Sabah                             482.000
Hürriyet                             438.000
Türkiye (Islamiste)                 341.000
Milliyet                             283.000
Zaman (Islamiste)                     259.000
Fotomaç                             170.000
Gün                                  87.000
Meydan                              76.000
Bugün                              71.000
Cumhurriyet (Kémaliste)                  56.000
Yeni Asir                             52.000
Fotospor                              34.000
Milli Gazette (Islamiste)              23.000
Süper Tan                          23.000
Yeni Günaydin                          13.000
Özgür Ülke (successeur d'Özgür Gündem)      12.500
Tercüman                               4.000

CRITIQUES CONTRE LA LOI SUR LA RADIO-TV

    Malgré la vague de critiques qui s'est abattue sur le contenu de la loi sur la radio et la télévision, approuvée le 20 avril à l'Assemblée National, celle-ci reste pleinement d'application.
    Selon cette loi, un Conseil Suprême de Diffusion est autorisé à superviser les chaînes de radio et de télévision et, si nécessaire, à fermer des chaînes privées. Ce conseil suprême comprendra neuf membres, dont cinq seront proposés par le gouvernement et les quatre restants par l'opposition.
    Selon l'Association des Juristes Contemporains (CHD) cette loi ne va pas dans le sens de la liberté. "Bien que le Conseil Suprême de Diffusion devrait être impartial, la loi en fait une extension du gouvernement. Les universités, la presse, les associations et les syndicats ne sont représentés au CSD."
    Le président du Barreau d'Istanbul, Turgut Kazan, a affirmé que la structure du CSD pourrait avoir des "conséquences sérieuses" et à lancé un appel aux partis pour qu'ils ne tombent pas dans le piège du partenariat."
    Le Comité de Protection des Journalistes, aux Etats-Unis, a envoyé une lettre le 12 mai aux membres du Parlement turc, attirant leur attention sur les défauts de la nouvelle loi.
    Le comité met particulièrement en cause l'Article 9, qui énumère 20 principes de diffusion; l'Article 24, qui prive les partis politiques, les associations, les syndicats et les journaux du droit de créer leur propre chaîne de radio et de télévision; et l'Article 25, qui donne au Premier Ministre le droit d'interrompre toute diffusion sans le mandat d'une cour.

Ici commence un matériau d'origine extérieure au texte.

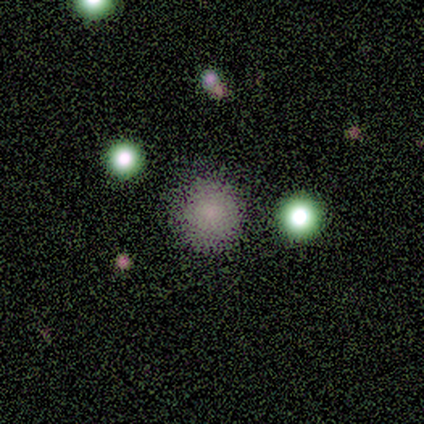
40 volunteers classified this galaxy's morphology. Smooth or featured: smooth — 78% (star or artifact — 18%)
How rounded: round — 100%
Merging: none — 82% (minor disturbance — 12%)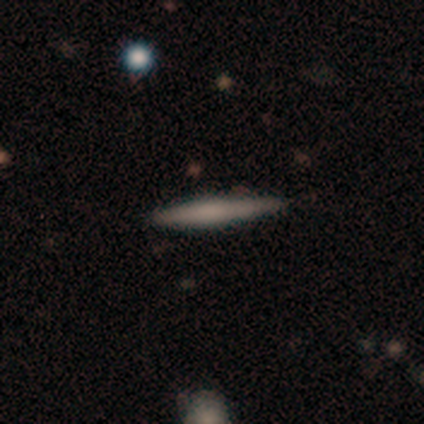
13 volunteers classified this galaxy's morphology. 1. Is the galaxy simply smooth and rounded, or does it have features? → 69% smooth, 23% featured or disk, 8% star or artifact.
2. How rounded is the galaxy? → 100% cigar-shaped, 0% round, 0% in between.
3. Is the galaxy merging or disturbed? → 75% none, 25% minor disturbance, 0% major disturbance, 0% merger.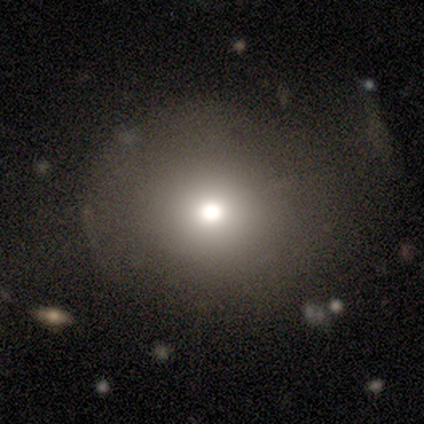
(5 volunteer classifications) This is clearly a smooth galaxy (80%). How rounded: clearly round (100%). Merging: likely none (75%).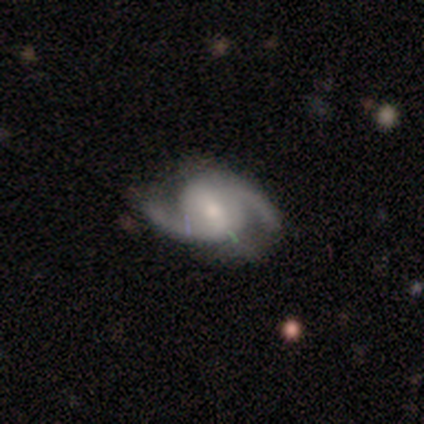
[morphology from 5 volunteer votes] A featured or disk galaxy (100%) with no bar (80%), 2 (100%) loose (100%) spiral arms (100%) and a moderate central bulge (40%, tied with small).

Vote fractions:
- Smooth or featured? featured or disk: 100% / smooth: 0% / star or artifact: 0%
- Edge-on disk? no: 100% / yes: 0%
- Bar? no: 80% / weak: 20% / strong: 0%
- Spiral arms? yes: 100% / no: 0%
- Spiral winding? loose: 100% / tight: 0% / medium: 0%
- Spiral arm count? 2: 100% / 1: 0% / 3: 0% / 4: 0% / more than 4: 0% / can't tell: 0%
- Bulge size? moderate: 40% (tied) / small: 40% (tied) / none: 20% / dominant: 0% / large: 0%
- Merging? none: 80% / minor disturbance: 20% / major disturbance: 0% / merger: 0%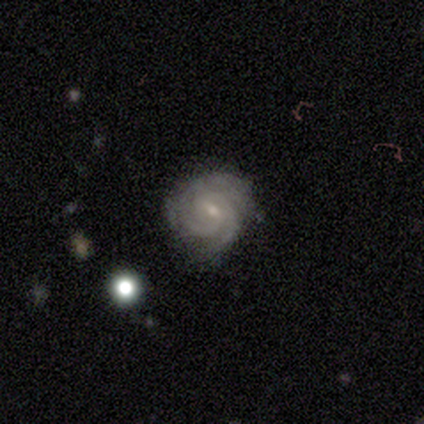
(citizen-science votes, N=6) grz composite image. It shows a featured or disk galaxy (83%) with a weak bar (80%), tight (60%) spiral arms (100%) and a small central bulge (80%). Merging: none (50%, tied with minor disturbance).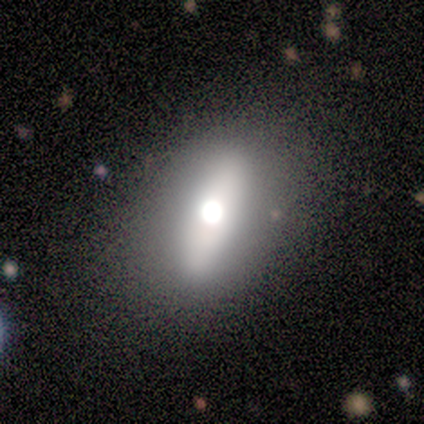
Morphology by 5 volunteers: smooth 80%, featured or disk 20%, star or artifact 0%. Down the decision tree: how rounded — in between (50%, tied with cigar-shaped); merging — none (80%).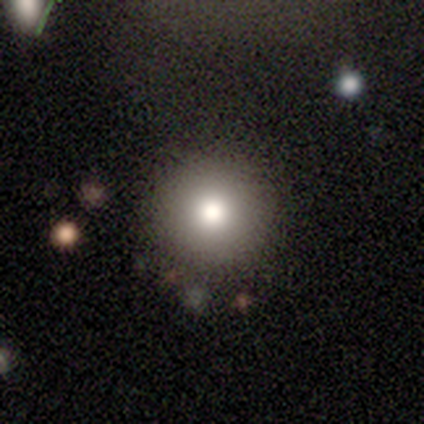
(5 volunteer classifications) Smooth or featured? 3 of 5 (60%) said smooth. How rounded? 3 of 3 (100%) said round. Merging? 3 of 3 (100%) said none.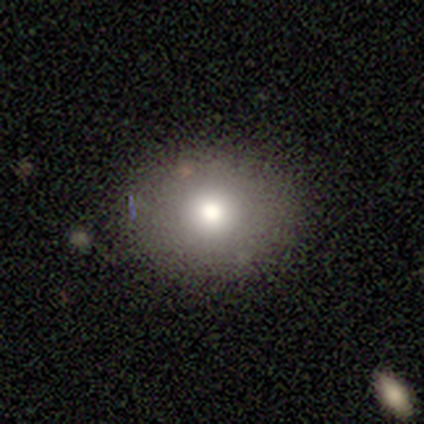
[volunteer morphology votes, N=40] smooth_or_featured: smooth (p=0.75) [alt: featured or disk p=0.17]
how_rounded: round (p=0.67) [alt: in between p=0.30]
merging: none (p=0.92) [alt: minor disturbance p=0.08]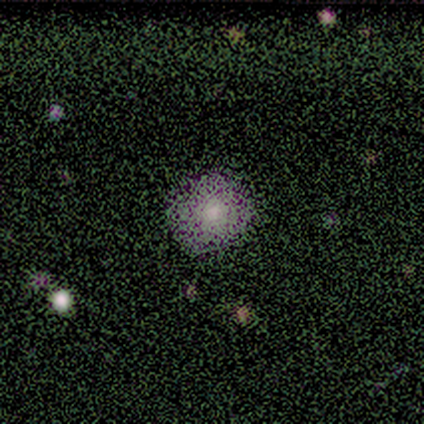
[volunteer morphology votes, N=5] Smooth or featured? 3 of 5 (60%) said smooth. How rounded? 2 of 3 (67%) said round. Merging? 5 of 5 (100%) said none.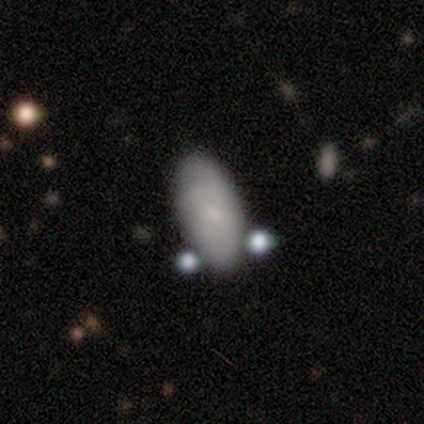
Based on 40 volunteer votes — This is likely a smooth galaxy (78%). How rounded: clearly in between (90%). Merging: likely none (79%).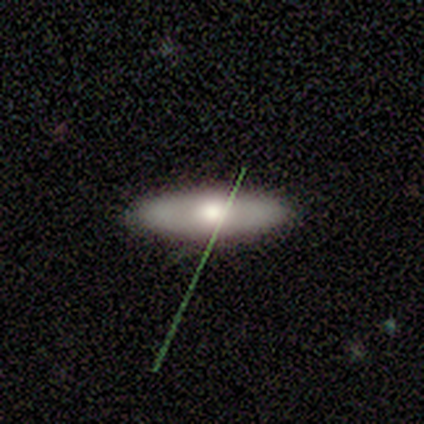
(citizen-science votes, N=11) Smooth or featured? smooth (55%)
How rounded? in between (83%)
Merging? none (80%)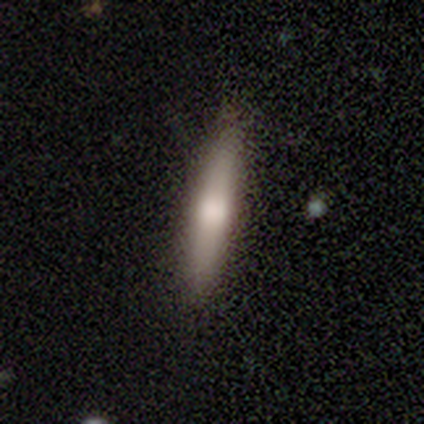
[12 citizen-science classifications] smooth_or_featured: smooth (p=0.75) [alt: featured or disk p=0.17]
how_rounded: cigar-shaped (p=1.00)
merging: none (p=0.91) [alt: minor disturbance p=0.09]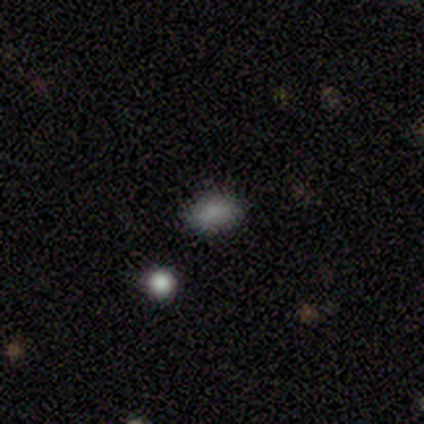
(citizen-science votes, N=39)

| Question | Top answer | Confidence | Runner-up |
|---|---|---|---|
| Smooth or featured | smooth | 87% | star or artifact (10%) |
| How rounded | in between | 82% | round (15%) |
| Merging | none | 83% | merger (11%) |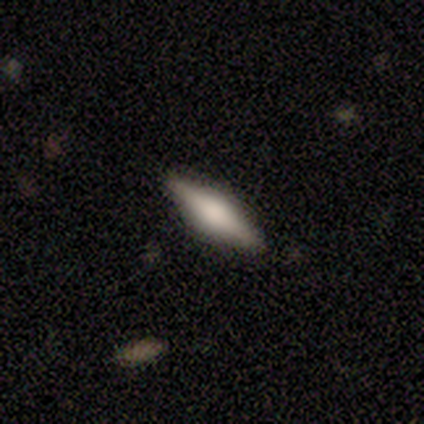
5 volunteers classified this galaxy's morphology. Volunteers were most divided on "smooth or featured": featured or disk: 60%, smooth: 40%, star or artifact: 0%. More confident: edge-on disk — yes (100%); edge-on bulge — boxy (67%); merging — none (60%).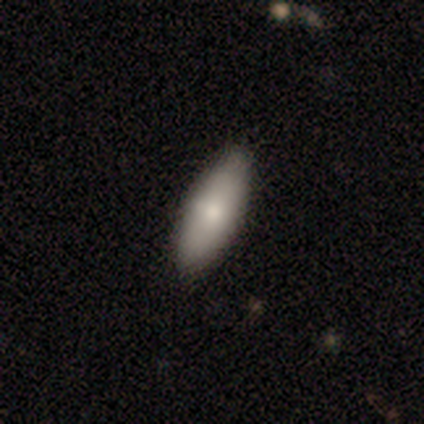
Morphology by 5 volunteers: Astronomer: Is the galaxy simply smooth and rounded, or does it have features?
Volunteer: smooth — 100%.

TENSION ENTRE LA TURQUIE ET L'ALLEMAGNE A PROPOS DES KURDES

    Après avoir reçu des plaintes selon lesquelles l'aide militaire allemande était utilisée contre les villages kurdes, le gouvernement allemand a annoncé en avril que l'aide militaire à la Turquie serait suspendue jusqu'à ce que ces plaintes soient analysées. Cependant, le 4 mai, le Ministre des Affaires Étrangères Klaus Kinkel a annoncé que la suspension de l'aide était levée. "L'enquête menée par des experts du Ministère de la Défense a conclu qu'on ne disposait pas de preuves d'un déploiement violant le traité d'assistance", a-t-il déclaré.
    Mais la décision de reprendre les envois de matériel militaire a été sévèrement critiquée par l'opposition allemande. "Le Ministre des Affaires Étrangères Kinkel s'est moqué de la souffrance de la population kurde", a dit le Social-démocrate Karsten Voigt.
    En Turquie, alors que le Ministre des Affaires Étrangères Hikmet Cetin a applaudi la décision allemande, le Ministre de la Défense Mehmet Gölhan déclarait le 6 mai dernier au cours d'une visite à Paris: "Nous pouvons obtenir des armes n'importe où, d'innombrables pays ne demandent qu'à en vendre. Juste après la décision de suspendre les envois, je suis allé en Russie et j'ai conclu un accord pour 200 millions de dollars. Les Allemands ont eu vent de ma visite en France. Voyant que nous pouvions nous procurer des armes n'importe où, ils ont décidé de revenir sur leur décision, ce qui n'aurait peut-être pas été possible après les élections."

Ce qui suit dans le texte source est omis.